I put that question to Jason Tower, one of the authors of a report by the United States Institute of Peace (USIP) on transnational crime in Southeast Asia published in May. His answer was simple. Cyber-scam receipts of about $12.5 billion flowing into Cambodia each year mean that “the Chinese mafia has more influence than any Chinese state-owned enterprise” over the Cambodian regime, he said. The trade-off, Tower argued, is that Cambodia supports the Chinese government on a wide range of issues in return for reduced pressure from Beijing to stop the compounds.

This wasn’t what Western microfinance investors had in mind when they started backing attempts to expand financial inclusion in Cambodia. The evidence pointing to official Cambodian complicity in cyberslavery has increased since the USIP report was published. Research published on July 10 by U.K.-based Elliptic, which specializes in Blockchain analytics for financial crime compliance, claims that users of the Huione Guarantee online marketplace offer money-laundering services, including for receipts from “pig butchering,” the process by which people globally are defrauded.

Hun To, a cousin of the current Cambodian prime minister, Hun Manet, is a director of Huione Pay, the payments and foreign exchange business of Huione Guarantee. Hun To has always denied that his company plays any part in cyber-slavery. Reuters reported on July 15 that Huione Pay received stolen cryptocurrency from a digital wallet used by hackers with the North Korean Lazarus group. Huione Pay has said it did not realize that the funds had been “indirectly” received, and Reuters says it has no evidence that Hun To or Cambodia’s ruling family had any knowledge of the crypto transactions. Cambodia’s central bank told Reuters that it would impose any needed “corrective measures” against Huione, but without saying if such action would be taken.

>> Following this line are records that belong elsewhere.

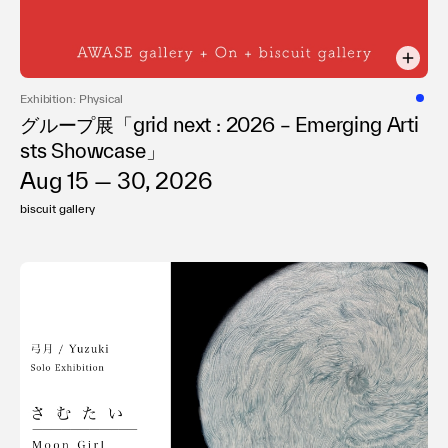
Exhibition: Physical
グループ展「grid next : 2026 – Emerging Arti
sts Showcase」
Aug 15 — 30, 2026
biscuit gallery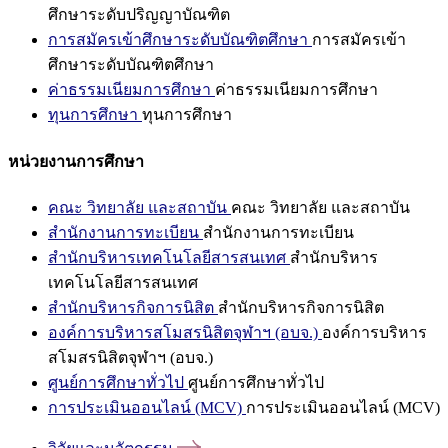
ศึกษาระดับปริญญาบัณฑิต
การสมัครเข้าศึกษาระดับบัณฑิตศึกษา
การสมัครเข้า
ศึกษาระดับบัณฑิตศึกษา
ค่าธรรมเนียมการศึกษา
ค่าธรรมเนียมการศึกษา
ทุนการศึกษา
ทุนการศึกษา
หน่วยงานการศึกษา
คณะ วิทยาลัย และสถาบัน
คณะ วิทยาลัย และสถาบัน
สำนักงานการทะเบียน
สำนักงานการทะเบียน
สำนักบริหารเทคโนโลยีสารสนเทศ
สำนักบริหาร
เทคโนโลยีสารสนเทศ
สำนักบริหารกิจการนิสิต
สำนักบริหารกิจการนิสิต
องค์การบริหารสโมสรนิสิตจุฬาฯ (อบจ.)
องค์การบริหาร
สโมสรนิสิตจุฬาฯ (อบจ.)
ศูนย์การศึกษาทั่วไป
ศูนย์การศึกษาทั่วไป
การประเมินออนไลน์ (MCV)
การประเมินออนไลน์ (MCV)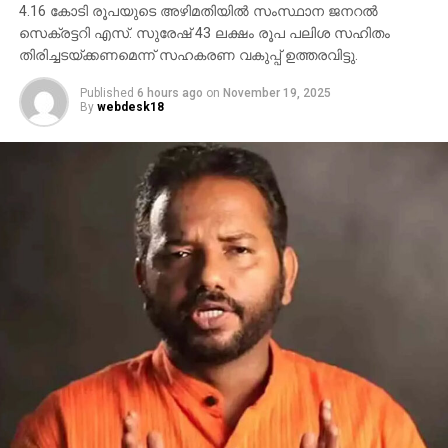
4.16 കോടി രൂപയുടെ അഴിമതിയില്‍ സംസ്ഥാന ജനറല്‍
സെക്രട്ടറി എസ്. സുരേഷ് 43 ലക്ഷം രൂപ പലിശ സഹിതം
തിരിച്ചടയ്ക്കണമെന്ന് സഹകരണ വകുപ്പ് ഉത്തരവിട്ടു.
Published
6 hours ago
on
November 19, 2025
By
webdesk18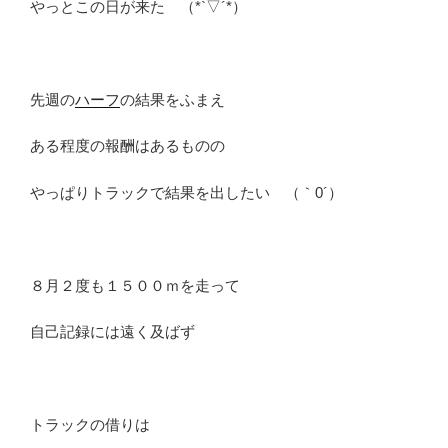
やっとこの日が来た （*`▽´*）
先週の
ハーフ
の結果をふまえ
ある程度の報酬はあるものの
やっぱりトラックで結果を出したい （｀0´）
８月２度も１５００ｍを走って
自己記録には遠く及ばず
トラックの借りは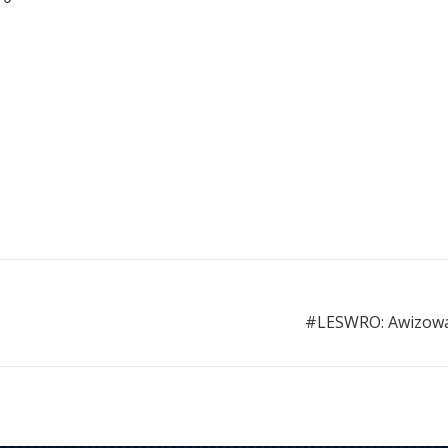
#LESWRO: Awizowa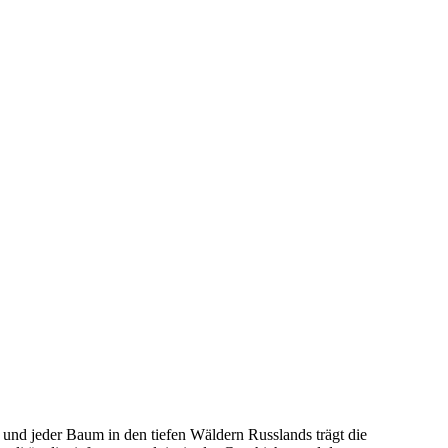
n und jeder⁢ Baum in den tiefen Wäldern Russlands trägt die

The capacity of the Cambodian central bank to effectively regulate financial crime compliance is unproven. The same is true for its attempts to regulate the country’s microfinance sector. As of March 2023, the microloan portfolio in Cambodia totaled 2.89 million loans worth more than $16 billion, or more than half of the GDP of a country of 16 million people. The country’s central bank said in July that it is working on a code of conduct and lending guidelines for self-regulation. The Licadho human rights group in Cambodia told me that the “multi-stakeholder process” omits the primary stakeholders, namely the borrowers.

Whether microfinance can be effectively operated in jurisdictions with stronger institutions is a larger debate. Research by W. Nathan Green and Ian Baird published in April argues that the state’s role of provider of credit to farmers in Thailand means that farmers have been able to gain better terms for credit and repayment relief than in Cambodia, where most credit is privately provided. Green and Baird’s findings are endorsed by long-term microfinance critic Milford Bateman, who argues that an effective model of state-mediated microcredit developed initially in post-war Japan has been undermined by the World Bank’s determination since the 1980s to replace it with commercially-oriented private microcredit.

Japan and Thailand clearly have much stronger state institutions than Cambodia and many other Global South countries. There is no known formula for creating effective states where they are lacking, which suggests that the scope for replicating state-driven credit models is limited. The lesson from Cambodia is that microfinance investors and DFIs must put the burden of proof on weak states to prove that they are capable of microfinance regulation. The bar on country due diligence needs to be much higher. Active skepticism before committing capital must replace retrospective box-ticking exercises.